Thanks for the clarification. This seems like a security risk to me.

One idea I have to mitigate this is to define a list of valid options and simply delete the “deleted” options. You could also validate input this way.

export const plugin = new PanelPlugin<MyOptions>(panel).setPanelOptions((builder, context) => {
  // Define a list of keys in your options interface
  const validOptions = ['optionA', 'optionB', 'optionC'];
  for (let option in context.options) {
    // Delete invalid options
    if (!validOptions.includes(option)) {
      delete context.options[option as keyof MyOptions];
    }
  }
  // Validate optionA
  const validValuesForOptionA = ['xyz', 'abc'];
  if (!validOptions.includes(context.options.optionA)) {
    // Set to a default value, or display a warning, etc.
  }
  return builder
    .addRadio({
      ...

If you don’t wish to maintain the validOptions array, I found this NPM package to generate an array of strings based on an interface: ts-transformer-keys

I’m still debating how I’m going to implement this. I still think it should be implemented directly in the Grafana plugin API. But since this is intended functionality and likely won’t change, hopefully this research may help others who come across this post in the future.

This seems like a security risk to me.

Could you elaborate on this?

One idea I have to mitigate this is to define a list of valid options and simply delete the “deleted” options.

this might work for some specific cases but not every plugin handles data migrations by removing invalid options. Some plugins might rename their options, or take the old value and convert it to something else.

If Grafana were to remove “old” options before they get the chance to migrate them we would introduce more complexity and restrictions to the platform and unexpected behaviour. That’s why is best to let plugins and developers handle their own data migrations.

For example, if a plugin requires an API key or some sort of token, and some of the panel options changed, it could “lock out” the user from manually deleting the token from the plugin options. They would need to delete the entire panel in order for that to happen.

Perhaps an option or API function to “force clean” panel data would be useful? Developers would need to explicitly call the function, but then would not need to worry about the cases I mentioned.

= = =

## Brief
Extend the forum discussion of stale Grafana panel options, picking up after its final line.

= = =

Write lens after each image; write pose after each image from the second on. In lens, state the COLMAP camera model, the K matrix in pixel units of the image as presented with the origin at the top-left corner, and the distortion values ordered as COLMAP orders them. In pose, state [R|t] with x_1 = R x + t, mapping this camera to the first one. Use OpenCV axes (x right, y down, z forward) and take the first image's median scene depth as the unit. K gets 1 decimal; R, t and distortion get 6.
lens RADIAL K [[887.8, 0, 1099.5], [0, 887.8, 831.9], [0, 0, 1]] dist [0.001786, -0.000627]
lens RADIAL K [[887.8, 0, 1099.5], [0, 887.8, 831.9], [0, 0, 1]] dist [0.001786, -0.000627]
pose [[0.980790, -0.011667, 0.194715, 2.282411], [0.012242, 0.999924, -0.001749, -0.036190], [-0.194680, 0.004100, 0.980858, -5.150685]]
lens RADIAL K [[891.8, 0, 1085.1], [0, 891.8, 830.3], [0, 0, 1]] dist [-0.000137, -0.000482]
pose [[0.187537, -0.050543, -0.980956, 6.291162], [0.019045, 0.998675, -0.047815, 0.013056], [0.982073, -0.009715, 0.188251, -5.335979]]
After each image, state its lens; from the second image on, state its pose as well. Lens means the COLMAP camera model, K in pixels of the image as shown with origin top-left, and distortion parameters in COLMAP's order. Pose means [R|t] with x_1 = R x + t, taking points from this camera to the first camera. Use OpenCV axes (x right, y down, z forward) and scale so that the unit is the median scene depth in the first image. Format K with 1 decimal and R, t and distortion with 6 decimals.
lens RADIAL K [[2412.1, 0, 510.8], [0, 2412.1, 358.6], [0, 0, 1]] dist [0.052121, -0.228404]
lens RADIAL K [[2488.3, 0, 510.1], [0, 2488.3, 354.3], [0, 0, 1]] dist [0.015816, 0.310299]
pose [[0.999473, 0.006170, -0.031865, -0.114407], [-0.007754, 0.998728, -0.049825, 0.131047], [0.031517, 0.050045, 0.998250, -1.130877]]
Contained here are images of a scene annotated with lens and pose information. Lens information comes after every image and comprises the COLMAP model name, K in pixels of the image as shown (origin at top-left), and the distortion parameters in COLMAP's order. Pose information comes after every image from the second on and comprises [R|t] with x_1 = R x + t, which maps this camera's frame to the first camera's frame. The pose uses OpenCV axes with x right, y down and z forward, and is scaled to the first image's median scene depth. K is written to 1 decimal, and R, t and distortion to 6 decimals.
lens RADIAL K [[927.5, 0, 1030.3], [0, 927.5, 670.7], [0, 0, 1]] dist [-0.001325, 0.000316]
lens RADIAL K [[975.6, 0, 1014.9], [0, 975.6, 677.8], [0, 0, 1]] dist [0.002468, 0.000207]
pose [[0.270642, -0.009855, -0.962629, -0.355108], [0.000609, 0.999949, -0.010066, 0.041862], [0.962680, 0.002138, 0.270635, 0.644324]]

= = =

## Task answer
Regardless, I’m planning to implement this function in the next release of Psychart:

function cleanObject<T>(dirty: { [index: string]: any }, clean: T): T {
    for (let key in clean) {
        if (typeof clean[key] === typeof dirty[key]) {
            clean[key] = dirty[key];
        }
    }
    return clean;
}

It takes in a “dirty” object (the current panel options) and a known “clean” object (my preset default panel options - a object copy) and keeps current settings ONLY IF they match the type of the default setting. It’s not the most robust, (e.g. doesn’t validate typescript types, or look into deeper levels of the object) but it is so simple and maintainable that I plan to use it for every settings change.

That doesn’t pose a security risk; instead, it indicates a broken experience, which could be attributed to a bug in the plugin itself.

It is also very important to notice that panel options should never store any kind of secrets such as API keys or token. Panel options are stored in plain text. The security risk would be to store that kind of information in panel options.

The way to store API keys and tokens is by creating a datasource and using the secureJSONData to store it and fetch the data from the datasource.

Perhaps an option or API function to “force clean” panel data would be useful?

The correct way to do it is the plugin to handle its data migration, the cleanObject function you shared here is a good start. This is something plugins must implement themselves and it is not part of the plugin platform responsibility to keep the plugin’s data up to date with their own data schema.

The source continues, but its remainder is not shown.